Q: Who will take Danny Woodhead's spot as the receiving third down back with him now with the Baltimore Ravens? – Miika Ravinksy
A: Danny excelled in passing situations for the Bolts, but one of the most pleasant developments last year was Melvin Gordon’s emergence as an every down back. While he split times with Woodhead and Branden Oliver as a rookie, Gordon proved he can be relied upon to thrive in all situations a year ago. That includes the passing game as he caught 41 passes for 419 yards and two touchdowns. He also averaged 10.2 yards per catch, similar to the 9.4 yards per reception Woodhead totaled the year before. Despite missing the final quarter of the season, he finished his 2016 campaign fifth among AFC running backs in receiving yards and eighth in receptions. Equally important, Gordon improved by leaps and bounds in pass protection, which is a must if you want to be on the field in those situations. In addition, Oliver and newly signed Kenjon Barner have proven deft as receiving options out of the backfield.

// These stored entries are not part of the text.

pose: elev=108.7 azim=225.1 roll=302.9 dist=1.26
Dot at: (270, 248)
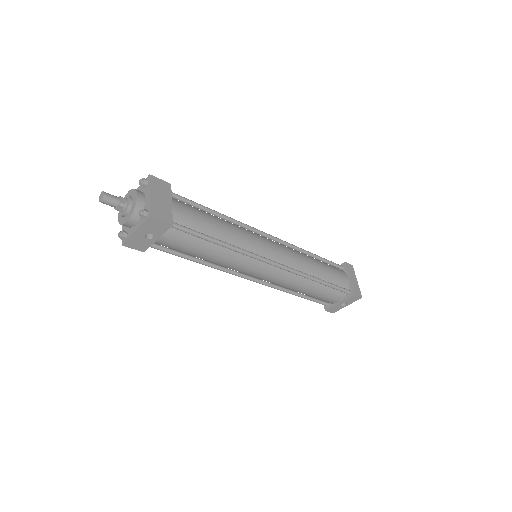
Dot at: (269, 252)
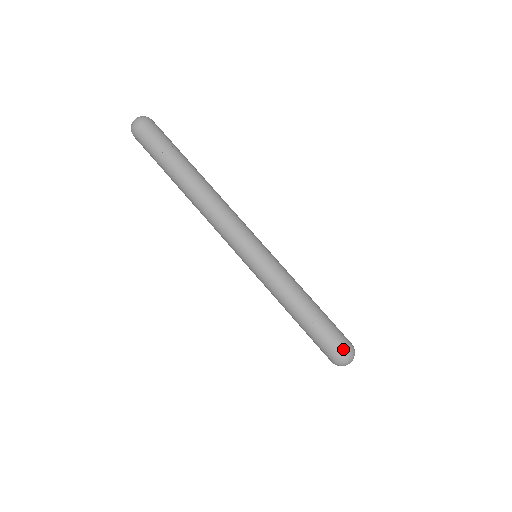
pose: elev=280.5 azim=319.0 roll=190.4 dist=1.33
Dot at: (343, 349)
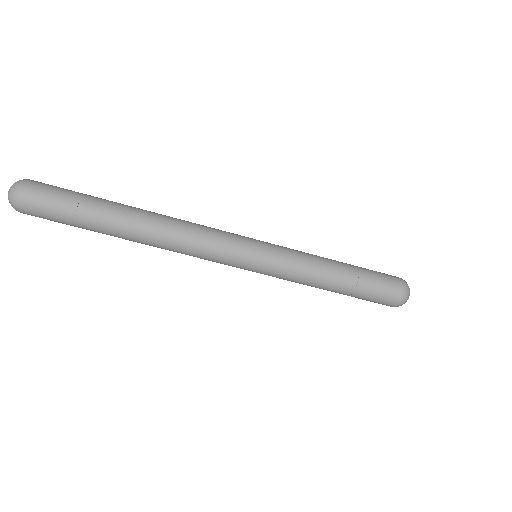
Dot at: (393, 303)
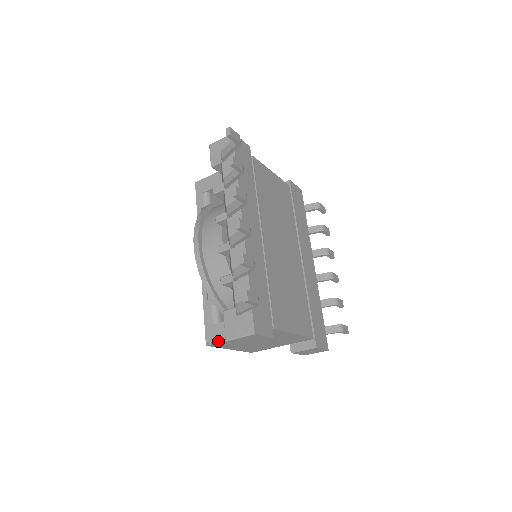
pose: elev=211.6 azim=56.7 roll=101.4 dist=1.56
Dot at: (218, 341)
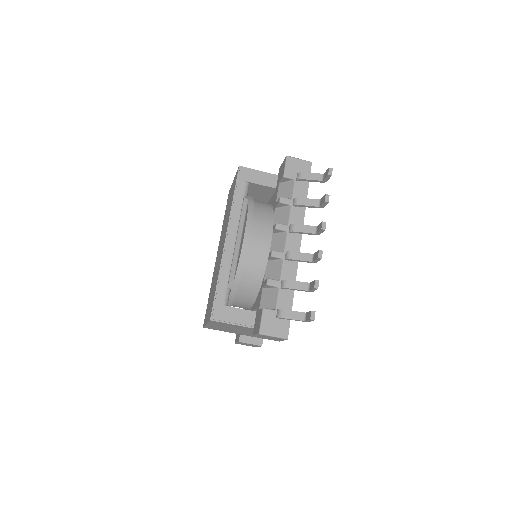
Dot at: (224, 321)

This year’s draft is also considered deep at the position, so there is a chance the Bolts go that route as well. Nonetheless, my eyes are on Gordon to continue to develop as a threat in passing situations and believe he will emerge as a top option.
Q: Would you consider drafting a young QB in the first round? – Cody Towndrow
A: Absolutely, because it is my personal belief to draft best player available regardless of position. Basically, there is no scenario I *wouldn’t *consider. If the Chargers have a quarterback listed as their top player, and he is available seventh, then I am all for them selecting one. That doesn’t mean Philip Rivers is going anywhere. He is still at the top of his game and has three more years under contract. I always remind people of General Manager Tom Telesco’s first draft. Wide receiver was universally considered the one area the Chargers wouldn’t add to as they had a deep, loaded crop of wideouts. Yet in the third round, they selected a wideout expected to go off the board much earlier. I’m talking about Keenan Allen, who has proven to be one of the most talented receivers in the NFL. So, there is nothing I wouldn’t consider when it comes to an NFL Draft.

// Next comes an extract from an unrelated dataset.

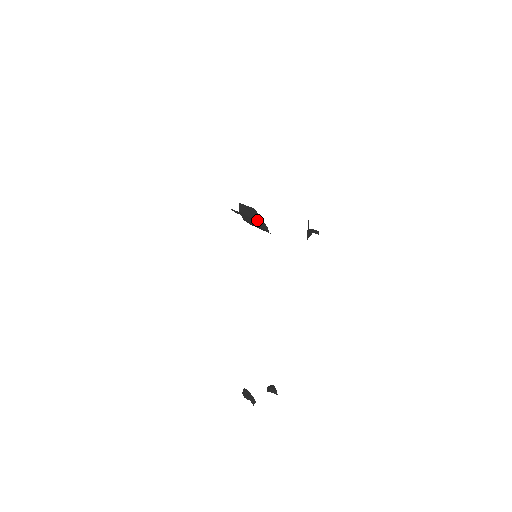
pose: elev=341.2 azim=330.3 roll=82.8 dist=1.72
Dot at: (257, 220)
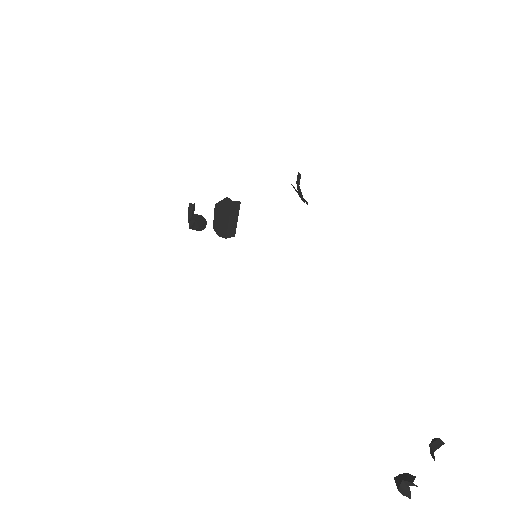
Dot at: (222, 210)
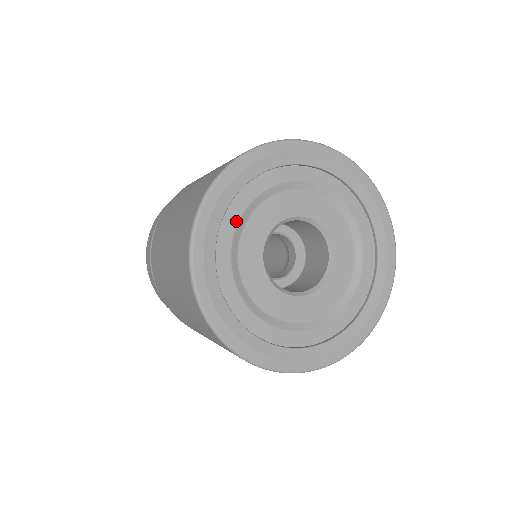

Q: The Chargers have been consistently at the bottom of special teams return yardage. How high in the priority list in this year draft is to select a wide receiver slash return man? – Jose Alonso
A: While I can’t say if it is a priority to select a return man in the draft, it is definitely a priority to improve kickoff and punt returns. Special Teams Coordinator and Assistant Head Coach George Stewart made it clear when he first arrived that was near the top of his list. Telesco mentioned the team may use Travis Benjamin back there again, who was one of the best in the league before struggling a year ago. A better job blocking along with a few tweaks hopefully prove his 2016 was an aberration and he returns to his previous form. There are also returners such as Branden Oliver and Isaiah Burse who have had success in the past. Time will tell which player will emerge as the primary returner, but it is definitely a point of emphasis to improve in that area.